Suppose \(X_n, n\ge 1\) and \(X\) are random variables.  Then \({X_n}\) converges in probability (i.p.) to \(X\), written \(X_n \overset{P}{\rightarrow}X\), if for any \(\epsilon > 0\) \[ \lim_{n\rightarrow \infty} P[|X_n-X|>\epsilon]=0.\]
Almost sure convergence of \(\{X_n\}\) demands that for a.e. \(\omega\), \(X_n(w)-X(w)\) gets small and stay small.  Convergence i.p. is weaker and merely requires that the probability of the difference \(X_n(w)-X(w)\) being non-trivial become small.

It is possible for a sequence to converge in probability but not almost surely.
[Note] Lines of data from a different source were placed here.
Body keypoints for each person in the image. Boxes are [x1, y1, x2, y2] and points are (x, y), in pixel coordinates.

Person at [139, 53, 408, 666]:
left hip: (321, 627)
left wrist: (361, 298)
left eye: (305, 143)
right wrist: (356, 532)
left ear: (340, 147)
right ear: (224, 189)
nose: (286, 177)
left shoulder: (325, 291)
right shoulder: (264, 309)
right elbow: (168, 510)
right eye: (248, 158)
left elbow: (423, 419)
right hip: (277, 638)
Theorem 1. Convergence a.s. implies convergence i.p. Suppose that \(X_n, n\ge 1\) and \(X\) are random variables on a probability space \((\Omega,\mathcal{B},P)\).  If \[ X_n \rightarrow X, \; a.s.\] then \[X_n \overset{P}{\rightarrow}X.\]
Proof.  If \(X_n \rightarrow X\) a.s. then for any \(\epsilon\),
\[\begin{aligned}
0\;&=P([|X_n-X|>\epsilon]i.o.) \\
  &=P(\underset{n\rightarrow \infty}{\text{lim sup}}[|X_n-X|>\epsilon]) \\
  &=\lim_{N\rightarrow \infty}P(\bigcup_{n\ge N}[|X_n-X|>\epsilon] ) \\
  &\ge \lim_{n\rightarrow \infty}P[|X_n-X|>\epsilon]
\end{aligned} \]

3. \(L_p\) Convergence

Recall the notation \(X\in L_p\) which means \(E(|X|^p)<\infty \). For random variables \(X,Y\in L_p\), we define the \(L_p\) metric for \(p\ge 1\) by
\[d(X,Y)=(E|X-Y|^p)^{1/p}.\]  This metric is norm induced because
\[\|X\|_p := (E|X|^p)^{1/p} \] is a norm on the space \(L_p\).
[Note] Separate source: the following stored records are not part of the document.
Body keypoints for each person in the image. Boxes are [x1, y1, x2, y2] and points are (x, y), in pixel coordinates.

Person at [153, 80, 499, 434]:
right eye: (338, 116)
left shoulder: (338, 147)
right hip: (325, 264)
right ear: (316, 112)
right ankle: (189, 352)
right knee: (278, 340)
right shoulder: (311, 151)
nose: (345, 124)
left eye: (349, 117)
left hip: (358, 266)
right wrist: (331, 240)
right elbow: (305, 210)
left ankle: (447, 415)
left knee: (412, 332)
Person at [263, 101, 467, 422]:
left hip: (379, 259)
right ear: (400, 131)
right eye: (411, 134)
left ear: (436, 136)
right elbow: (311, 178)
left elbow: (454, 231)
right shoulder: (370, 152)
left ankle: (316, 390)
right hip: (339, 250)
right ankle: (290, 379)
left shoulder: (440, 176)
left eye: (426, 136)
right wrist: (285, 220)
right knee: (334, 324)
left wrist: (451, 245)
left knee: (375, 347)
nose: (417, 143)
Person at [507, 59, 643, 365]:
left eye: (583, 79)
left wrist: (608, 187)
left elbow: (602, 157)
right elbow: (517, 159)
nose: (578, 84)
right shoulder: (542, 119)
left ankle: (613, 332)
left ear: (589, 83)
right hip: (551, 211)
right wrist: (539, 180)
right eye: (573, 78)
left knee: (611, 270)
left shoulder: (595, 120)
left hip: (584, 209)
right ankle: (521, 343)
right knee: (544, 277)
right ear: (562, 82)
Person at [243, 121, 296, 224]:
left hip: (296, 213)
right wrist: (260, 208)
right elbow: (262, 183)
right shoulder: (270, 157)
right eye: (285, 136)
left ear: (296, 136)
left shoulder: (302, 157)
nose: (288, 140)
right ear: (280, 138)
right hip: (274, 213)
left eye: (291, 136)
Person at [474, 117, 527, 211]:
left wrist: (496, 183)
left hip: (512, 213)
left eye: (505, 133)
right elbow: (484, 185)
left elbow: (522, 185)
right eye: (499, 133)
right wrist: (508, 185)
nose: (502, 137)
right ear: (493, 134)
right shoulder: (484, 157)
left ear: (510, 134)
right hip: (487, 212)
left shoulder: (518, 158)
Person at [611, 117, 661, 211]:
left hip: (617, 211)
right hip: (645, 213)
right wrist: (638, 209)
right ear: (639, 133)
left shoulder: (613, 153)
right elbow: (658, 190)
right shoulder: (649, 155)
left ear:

A sequence \(\{X_n\}\) of random variables converges in \(L_p\) to \(X\), written
\[X_n \overset{L_p}{\rightarrow}X , \] if
\[ E(|X_n-X|^p) \rightarrow 0 \] as \(n\rightarrow \infty\).
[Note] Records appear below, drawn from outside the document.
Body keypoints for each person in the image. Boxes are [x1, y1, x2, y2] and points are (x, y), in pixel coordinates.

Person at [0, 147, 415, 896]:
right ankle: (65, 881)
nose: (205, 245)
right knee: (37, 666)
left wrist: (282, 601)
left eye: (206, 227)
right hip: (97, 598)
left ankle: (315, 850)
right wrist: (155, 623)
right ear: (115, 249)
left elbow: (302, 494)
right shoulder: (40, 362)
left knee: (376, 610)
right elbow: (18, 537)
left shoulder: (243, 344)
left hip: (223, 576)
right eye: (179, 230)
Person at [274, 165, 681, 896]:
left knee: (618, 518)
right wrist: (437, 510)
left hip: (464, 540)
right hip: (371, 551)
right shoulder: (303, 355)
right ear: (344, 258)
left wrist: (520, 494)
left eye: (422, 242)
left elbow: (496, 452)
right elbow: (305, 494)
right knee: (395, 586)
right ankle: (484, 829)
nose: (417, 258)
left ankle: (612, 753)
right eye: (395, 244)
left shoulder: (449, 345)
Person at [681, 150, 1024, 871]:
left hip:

Facts about \(L_p\) convergence.

1. \(L_p\) convergence implies convergence in probability: For \(p>0\), if \(X_n\overset{L_p}{\rightarrow} X\) then \(X_n \overset{P}{\rightarrow}X \).  This follows readily from Chebychev's inequality, \[P[|X_n-X|\ge \epsilon] \leq  \frac{E(|X_n-X|^p|)}{\epsilon^p} \rightarrow 0.\]
2. Convergence in probability does not imply \(L_p\) convergence.  What can go wrong is that the \(n\)th function in the sequence can be huge on a very small set.
   Example.  Let the probability space be \( ([0,1],\mathcal{B}([0,1]),\lambda) \), where \(\lambda\) is Lebesgue measure and define
   \[X_n = 2^n 1_{(0,\frac{1}{n}) }\] then
   \[P[|X_n| > \epsilon ] = P \left( (0,\frac{1}{n}) \right)  = \frac{1}{n} \rightarrow 0 \] but
   \[ E(|X_n|^p) = 2^{np} \frac{1}{n} \rightarrow \infty \]
3. \(L_p\) convergence does not imply almost sure convergence.
   Example.  Consider the functions \(\{X_n\}\) defined on \( ([0,1],\mathcal{B}([0,1]),\lambda) \), where \(\lambda\) is Lebesgue measure.
   \begin{align*}
       X_1 &= 1_{[0,\frac{1}{2}]},  \quad  X_2 = 1_{[\frac{1}{2},1]} \\
       X_3 &= 1_{[0,\frac{1}{3}]},  \quad  X_4 = 1_{[\frac{1}{3},\frac{2}{3}]} \\
       X_5 &= 1_{[\frac{1}{3},1]},  \quad  X_6 = 1_{[0,\frac{1}{4}]}, \cdots \\
   \end{align*} and so on, Note that for any \(p>0\),
   \[ E(|X_1|^p)=E(|X_2|^p)=\frac{1}{2},\\
       E(|X_3|^p)=E(|X_4|^p)=E(|X_5|^p)=\frac{1}{3}, \\
       E(|X_6|^p)=\frac{1}{4}, \cdots \] so  \(E(|X_n|^p) \rightarrow 0\) and
   \[X_n \xrightarrow[]{L_p} 0.\]
   Observe that \(\{X_n\}\) does not converge almost surely to 0.